**Prompt**
Among the entries, find each line that includes the string "field" and list it.
Provided material Block Start
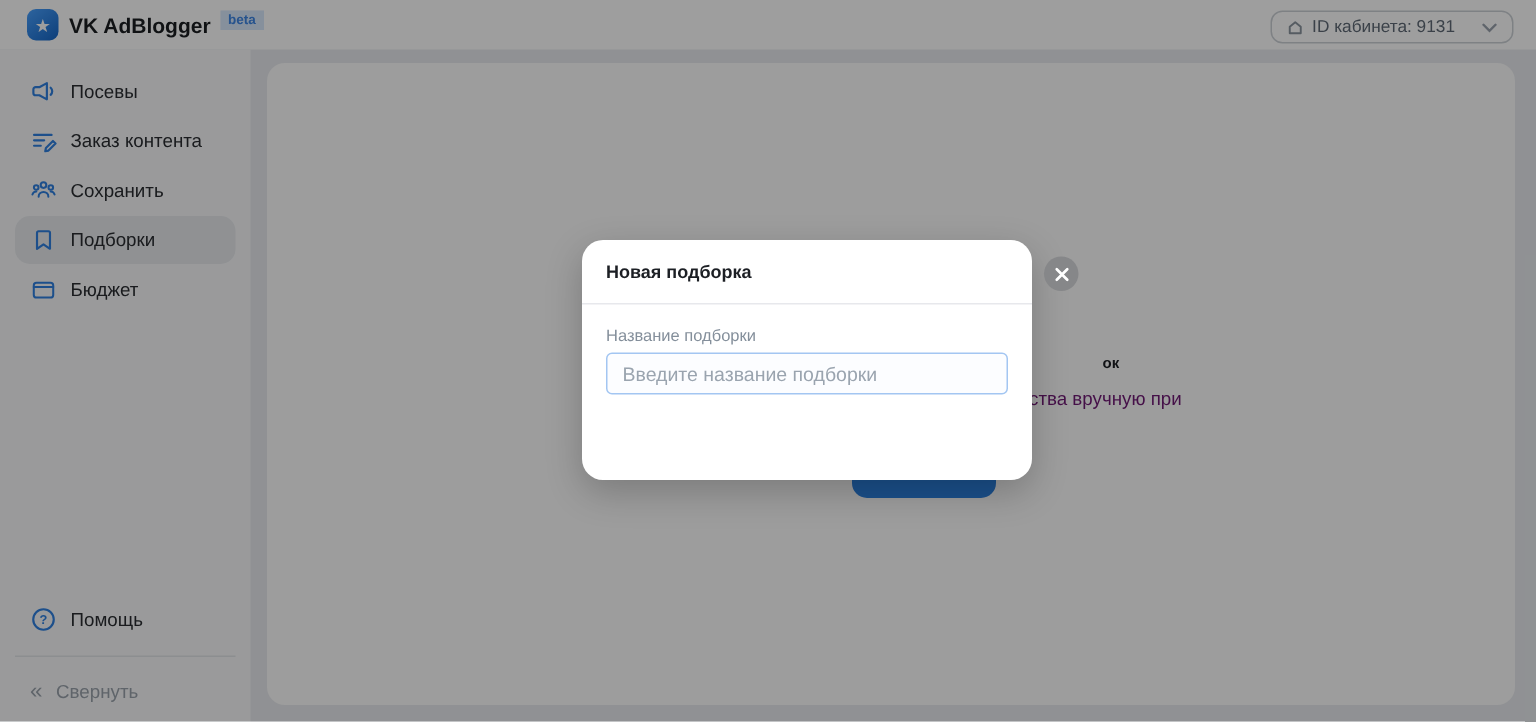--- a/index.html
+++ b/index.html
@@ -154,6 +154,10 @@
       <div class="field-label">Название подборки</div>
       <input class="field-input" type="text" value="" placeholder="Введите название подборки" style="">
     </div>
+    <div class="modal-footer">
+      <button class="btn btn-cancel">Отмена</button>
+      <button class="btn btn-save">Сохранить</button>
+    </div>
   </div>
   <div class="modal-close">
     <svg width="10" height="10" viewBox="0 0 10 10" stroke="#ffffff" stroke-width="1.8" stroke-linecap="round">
Provided material Block End
**Final answer**
       <div class="field-label">Название подборки</div>
       <input class="field-input" type="text" value="" placeholder="Введите название подборки" style="">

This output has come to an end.